## Text under study
The code get great performance improvement. My original version cost 133 s
and about 166 G memories, while your version cost 61 s and about 423M
memories!
在 2015年12月15日星期二 UTC+8下午7:34:55,Pablo Zubieta写道:
>
> Stefan said that your code is well type (type stable). Have you tried
> Yichao's suggestions?
>
> Here is the function ground() taking them into account:
>
> function ground()
> R = 320.
> Ks = 2^11 - 1
> x = linspace(-R, R, Ks+1)
> dx = 2R/Ks
> dt = 0.1
> pm = 2π/2dx
> px = circshift( linspace(-pm, pm, Ks+1), round(Int64, Ks/2) )
> FFTW.set_num_threads(8)
>
>
> V = Float64[Potential(ix, iy) for ix in x, iy in x]
> ko = Float64[e^(-dt/4* (Ko(ipx,ipy))) for ipx in px, ipy in px]
> ko2 = ko.^2
> vo = Float64[e^(-dt* (Potential(ix,iy))) for ix in x, iy in x]
> ϕ = Array(Complex128,(Ks+1,Ks+1))
> Pl = plan_fft!(ϕ; flags=FFTW.MEASURE)
> for i in eachindex(ϕ); ϕ[i] = V[i]; end # Conversion is automatic here
>
>
> invnormphi = 1. / (sqrt(sumabs2(ϕ))*dx)
> scale!(ϕ, invnormphi)
>
>
> Pl * ϕ # No need to assign to ϕ
> for i in eachindex(ϕ); ϕ[i] *= ko[i]; end
> Pl \ ϕ
>
> ϕ′ = similar(ϕ)
>
> Δϕ = 1.
> nstep = 0
> println("start loop")
> while Δϕ > 1.e-15
> copy!(ϕ′, ϕ)
> for i in eachindex(ϕ), ϕ[i] *= vo[i]; end
>
> invnormphi = 1. / (sqrt(sumabs2(ϕ))*dx)
> scale!(ϕ, invnormphi)
>
>
> Pl * ϕ
> for i in eachindex(ϕ); ϕ[i] *= ko2[i]; end
> Pl \ ϕ
> # if check Δϕ for every step, 35s is needed.
> if nstep>500
> Δϕ = maxabs(ϕ-ϕ′)
> end
> nstep += 1
> if mod(nstep,200)==0
> print(nstep," ")
> println("Δϕ=",Δϕ)
> end
>
> end
> for i in eachindex(ϕ); ϕ[i] *= vo[i]; end
>
> Pl * ϕ
> for i in eachindex(ϕ); ϕ[i] *= ko[i]; end
> Pl \ ϕ
>
>
> invnormphi = 1. / (sqrt(sumabs2(ϕ))*dx)
> scale!(ϕ, invnormphi)
> end
>
>
>
>

## Work task
In the forum thread on speeding up the ground() function, how long did the revised version take to run, and how much memory did it use?

## Data shown

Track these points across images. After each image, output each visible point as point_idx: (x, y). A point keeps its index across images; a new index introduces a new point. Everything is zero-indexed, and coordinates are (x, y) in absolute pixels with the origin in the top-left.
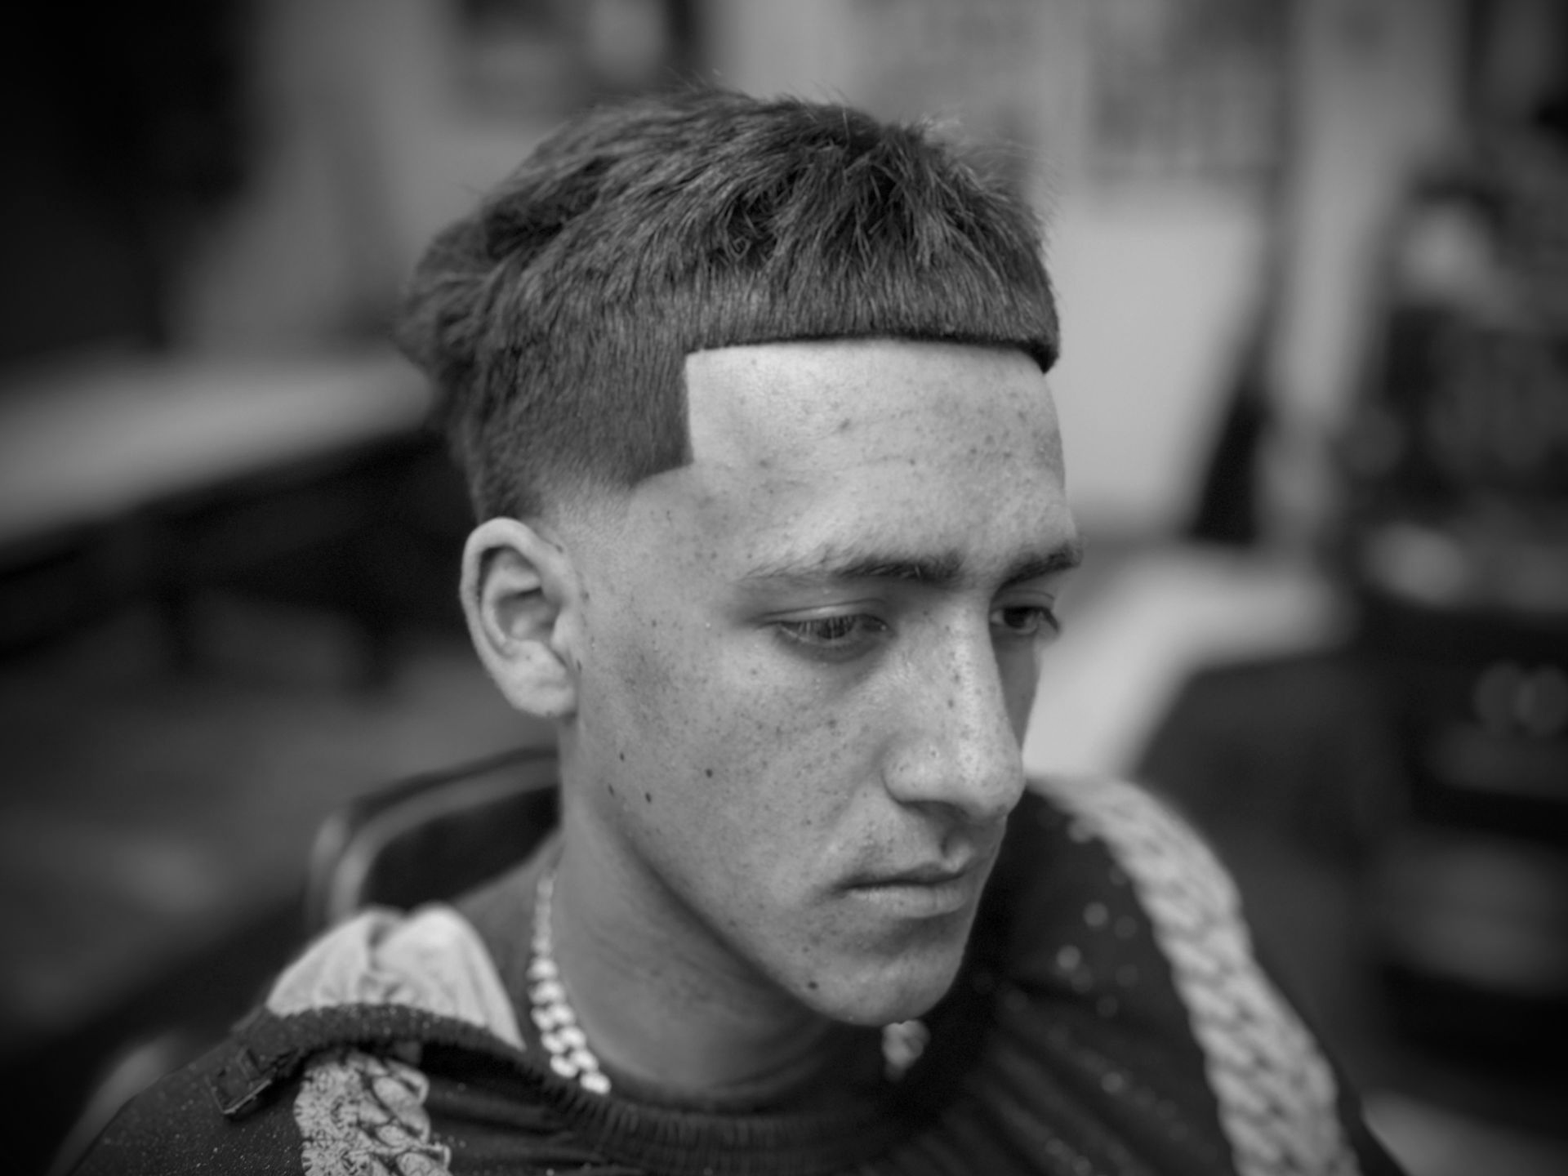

## Completed task
It took 61 s and used about 423M of memory.